三ツ沢で会いましょう (4) - 横浜、営業マンの墓場 - | 普通の人が読むサッカー

三ツ沢で会いましょう (4) - 横浜、営業マンの墓場 -

 毎年のように、ビジネス誌は『新マーケティング用語』を作って、世の中のサラリーマンを悩ませ、苦しめています。
 新しいやり方や考え方なんてそんなにポンポン生まれるわけなくて、『新マーケティング用語』のほとんどは、あたりまえのことを別の言葉に置き換えただけだったりします。
 ですが、ビジネス誌の影響力と言うのは恐ろしいもので、あたりまえのことがどんどん大掛かりになり、散々振り回された上、気がつくと単なるブームに終わっています。

 私が一番しんどかったのが『エリアマーケティング』という言葉です。平たく言うと「地域によって、環境も、人の考え方も、いろいろな条件が異なっているのだから、それぞれちゃんと考えて商売しないとダメよ」と言うことです。まあこれもあたりまえです。
 これが何でしんどかったかと言うと、色々な人間がその地域にわざわざ調査に行かねばならないという体力的な面と、結局市場を小さく切って考えるので話がセコくなってしまうと言う精神的なところにあります。

 おまけに、最後にとてつもない落とし穴が待っていました。この理屈で言うと「東京に近くて、市場が大きいところでやればいいじゃない」という結論にたどりつきます。
 つまり、横浜です。

 横浜市の主な鉄道路線を三つのエリアに区切ってみました。路線図から判断するとこれらのエリアはそれぞれ独立しています。隣のエリアへ移動するには、いったん市外に出るか、横浜市中央部にいったん出るしかありません。直接隣のエリアに移動できないわけです。このことから、横浜市は移動の上で、複数に分断されたエリアを持つことがわかります。

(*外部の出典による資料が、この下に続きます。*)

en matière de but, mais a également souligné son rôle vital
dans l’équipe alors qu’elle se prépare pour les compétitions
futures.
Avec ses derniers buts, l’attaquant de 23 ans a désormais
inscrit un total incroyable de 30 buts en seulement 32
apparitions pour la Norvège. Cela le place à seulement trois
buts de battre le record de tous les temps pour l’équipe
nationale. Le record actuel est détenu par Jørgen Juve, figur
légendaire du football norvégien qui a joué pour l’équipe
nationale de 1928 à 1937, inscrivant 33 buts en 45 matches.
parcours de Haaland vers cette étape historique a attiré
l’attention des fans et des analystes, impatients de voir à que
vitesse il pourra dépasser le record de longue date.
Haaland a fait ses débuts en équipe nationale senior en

 この図はもう一つの意味を持ちます。前回、横浜市に住んでいて横浜市に活動拠点がない人々の話をしましたが、15歳以上の就業者のうち東京都で就業する人の分布を横浜市のホームページから確認することができます。
 まず気になるのが東急田園都市線と東急東横線沿いの東京都就業者の多さです。これは図の赤いエリアに該当します。真ん中あたりは東京都就業者はそう多くない気がしますが、その真ん中を横断するように市営4号線が建設中ですので、いずれこのエリアも東京都就業者で溢れることでしょう。休日はおそらく横浜中心部よりもアクセスしやすい渋谷、町田といった東京都内の繁華街へ出かけるはずです。
 黄色のエリアは、赤のエリアほどではありませんが東京都就業者の多いエリアです。このエリアは、JR東海道線、横須賀線、京浜東北線(根岸線)、京急本線と、都心部に直結する路線が走っています。なので、距離はあるのですが、東京へのアクセスは非常に簡単です。休日は近所の横浜中心部に出かけることでしょう。
 青のエリアは、東京都就業者の少ないエリアです。このエリアはいったん横浜中央部に出るか、あるいは藤沢市、大和市などを経由して北上しないと都心に出られないため、東京都就業者は非常に少ないです。休日出かけるならは横浜中心部を選ぶことでしょう。

 横浜市民は互いに分断されたエリアに住み、別々の行動パターンで生活する人々です。横浜市とは単なる行政区分にすぎず、この枠組みでひとつのエリアと捕らえることにはかなりの無理があります。
 ですので、横浜を担当することになった営業マンはえらい目に会います。通常のエリアよりもはるかに手間がかかり、営業効率が非常に悪いからです。

 横浜マリノスは2003年、2004年と二年連続でJリーグチャンピオンになりました。ですが、マリノスの試合が満員になることはほとんどありません。横浜FCにいたっては数千人がいいところです。
 これは単にこの2つのクラブの営業マンの努力不足というわけにはいかないでしょう。彼らはもともと、非常に難しい環境で仕事をすることを余儀なくされているのです。

 横浜市はこの問題を解決するため、横浜環状鉄道という横浜中心部を軸に、分断された各エリアをつなぐ鉄道網の建設計画を立てています。上記の市営地下鉄4号線はその一環であり、平成19年に開通の予定です。
 ですが、横浜環状鉄道には、4号線以降の具体的な予定はまだありません。